[Data records]

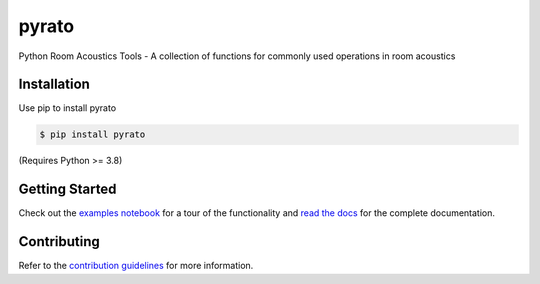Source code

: ======
pyrato
======

.. image:: https://readthedocs.org/projects/pyrato/badge/?version=latest
    :target: https://pyrato.readthedocs.io/en/latest/?badge=latest
    :alt: Documentation Status
.. image:: https://circleci.com/gh/mberz/pyrato.svg?style=shield
    :target: https://circleci.com/gh/mberz/pyrato
.. image:: https://mybinder.org/badge_logo.svg
    :target: https://mybinder.org/v2/gh/mberz/pyrato/HEAD?filepath=examples%2Fenergy_decay_curves_and_reverberation_time.ipynb
    
Python Room Acoustics Tools - A collection of functions for commonly used operations in room acoustics

Installation
============

Use pip to install pyrato

.. code-block:: console

    $ pip install pyrato

(Requires Python >= 3.8)


Getting Started
===============

Check out the `examples notebook`_ for a tour of the
functionality and `read the docs`_ for the complete documentation.

Contributing
============

Refer to the `contribution guidelines`_ for more information.

.. _contribution guidelines: https://github.com/mberz/pyrato/blob/main/CONTRIBUTING.rst
.. _examples notebook: https://mybinder.org/v2/gh/mberz/pyrato/HEAD?filepath=examples%2Fenergy_decay_curves_and_reverberation_time.ipynb
.. _read the docs: https://pyrato.readthedocs.io/en/latest
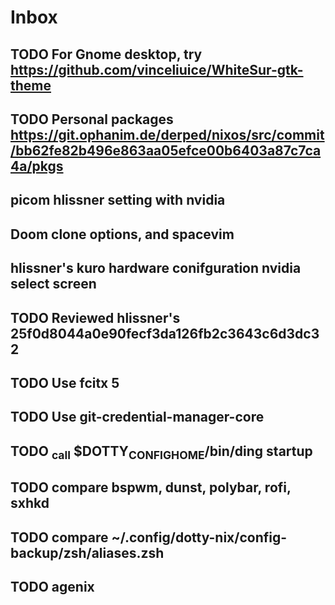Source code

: * Inbox
** TODO For Gnome desktop, try https://github.com/vinceliuice/WhiteSur-gtk-theme
** TODO Personal packages https://git.ophanim.de/derped/nixos/src/commit/bb62fe82b496e863aa05efce00b6403a87c7ca4a/pkgs
** picom hlissner setting with nvidia
** Doom clone options, and spacevim
** hlissner's kuro hardware conifguration nvidia select screen
** TODO Reviewed hlissner's 25f0d8044a0e90fecf3da126fb2c3643c6d3dc32
** TODO Use fcitx 5
** TODO Use git-credential-manager-core
** TODO _call $DOTTY_CONFIG_HOME/bin/ding startup
** TODO compare bspwm, dunst, polybar, rofi, sxhkd
** TODO compare ~/.config/dotty-nix/config-backup/zsh/aliases.zsh
** TODO agenix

[/Data records]

**What to work on**
Find the word "https" in the entries, and copy every line it shows up in.

**Reply to the exercise**
.. image:: https://readthedocs.org/projects/pyrato/badge/?version=latest
    :target: https://pyrato.readthedocs.io/en/latest/?badge=latest
.. image:: https://circleci.com/gh/mberz/pyrato.svg?style=shield
    :target: https://circleci.com/gh/mberz/pyrato
.. image:: https://mybinder.org/badge_logo.svg
    :target: https://mybinder.org/v2/gh/mberz/pyrato/HEAD?filepath=examples%2Fenergy_decay_curves_and_reverberation_time.ipynb
.. _contribution guidelines: https://github.com/mberz/pyrato/blob/main/CONTRIBUTING.rst
.. _examples notebook: https://mybinder.org/v2/gh/mberz/pyrato/HEAD?filepath=examples%2Fenergy_decay_curves_and_reverberation_time.ipynb
.. _read the docs: https://pyrato.readthedocs.io/en/latest
** TODO For Gnome desktop, try https://github.com/vinceliuice/WhiteSur-gtk-theme
** TODO Personal packages https://git.ophanim.de/derped/nixos/src/commit/bb62fe82b496e863aa05efce00b6403a87c7ca4a/pkgs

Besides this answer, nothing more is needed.